Technology will bring greater efficiency to parts and service

Parts are the bread and butter of a dealership, but for a user, buying parts is anything but easy. When a machine is down, the costs are astounding and end-users and rental dealers are likely to pay a premium to get a quality part as quickly as possible. Buyers often need guidance, and that may mean multiple phone calls and texts from multiple sources, including OEM and aftermarket parts dealers. Each part of the distribution chain has its own distribution, logistics, and markup.

According to Slee, OEM dealer market share for parts has dropped to 35-40%, about half of what it once was. Buyers today simply have more options, including Amazon.

Luke Powers, CEO of Gearflow, a web platform designed to work within the Equipment Triangle to facilitate the sale of parts, believes dealers will soon be competing directly with Amazon. “MRO supplies are the first entry point of Amazon coming into the industrial markets,” says Powers. “Amazon wants all procurement to be done on its platform regardless of the industry. Private-label brands in the construction equipment industry are the logical next step after adding MRO to their selection.”

Powers wants to take the inefficiencies out of buying OEM and aftermarket heavy equipment parts. To do that, he and co-founder Ben Preston created the Gearflow platform to make it easier for suppliers and users to work with each other. The platform provides one location for users to request parts from their existing suppliers or discover new ones, access their past parts order history paired to their machines, as well as centralize invoicing and reporting across their mixed fleet.

“The No. 1 way dealers lose customers is through miscommunication,” said Powers. A messaging center keeps communications tied to each part’s request and order, in a central location. “We’re trying to automate as much of the process as we can,” he says, “which ultimately will allow users and dealers to focus more on productivity and service.

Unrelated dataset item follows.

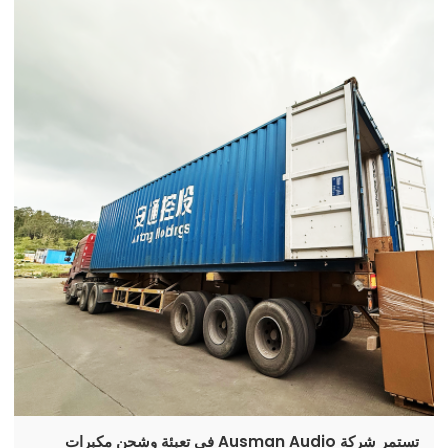
تستمر شركة Ausman Audio في تعبئة وشحن مكبرات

Rental continues to grow, while an Equipment-as-a-Service model draws interest

Rental is expected to continue its upward trajectory, fueled by higher prices for construction machinery and rising interest rates. According to the America Rental Association, construction equipment rental revenue is expected to reach increase 12.5% in 2022 to more than $41.6 billion, with growth slowing to 7% in 2023, 2% in 2024, 3%in 2025, and 3% in 2026.

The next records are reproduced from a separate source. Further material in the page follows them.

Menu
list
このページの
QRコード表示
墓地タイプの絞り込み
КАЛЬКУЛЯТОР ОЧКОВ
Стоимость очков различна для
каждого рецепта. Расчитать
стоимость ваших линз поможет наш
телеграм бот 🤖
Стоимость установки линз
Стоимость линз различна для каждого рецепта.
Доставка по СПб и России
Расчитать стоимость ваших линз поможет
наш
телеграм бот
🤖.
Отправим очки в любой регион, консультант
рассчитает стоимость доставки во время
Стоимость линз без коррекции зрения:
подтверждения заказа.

The concept of equipment-as-a-service, which transfers responsibility to the manufacturer or dealer, allows customers to focus on their core business. It is gaining interest. Unlike equipment rental, it might involve an entire fleet to be provided for several years with the potential to tie invoicing directly to usage.

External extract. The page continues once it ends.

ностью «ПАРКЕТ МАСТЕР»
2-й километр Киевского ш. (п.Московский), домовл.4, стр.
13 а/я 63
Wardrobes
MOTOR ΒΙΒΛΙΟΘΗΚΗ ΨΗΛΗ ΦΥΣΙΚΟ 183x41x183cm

Slee believes the concept has potential. “Contractors use the machine to dig a hole. They are only interested in the hole, and they look at the equipment merely as an operating cost,” he said.

Volvo CE is currently exploring the concept. “One of the most positive aspects from a customer perspective is the payment flexibility that this model offers since it’s usually linked to machine utilization,” says Dr. Ray Gallant, vice president of product management and productivity for Volvo Construction Equipment. It would allow companies with seasonal operations to match equipment expenses with revenue.

“It’s a very customized offer, and it requires that the OEM, dealer, and customer are aligned so the fleet performs accordingly and delivers the expected results,” says Gallant.

Change is coming fast

Change typically accelerates in the face of headwinds, whether it is a pandemic, inflation, or high-interest rates. Dealerships that want to succeed moving forward need to prepare for change and that means gearing up with the people, technology, and services the market demands.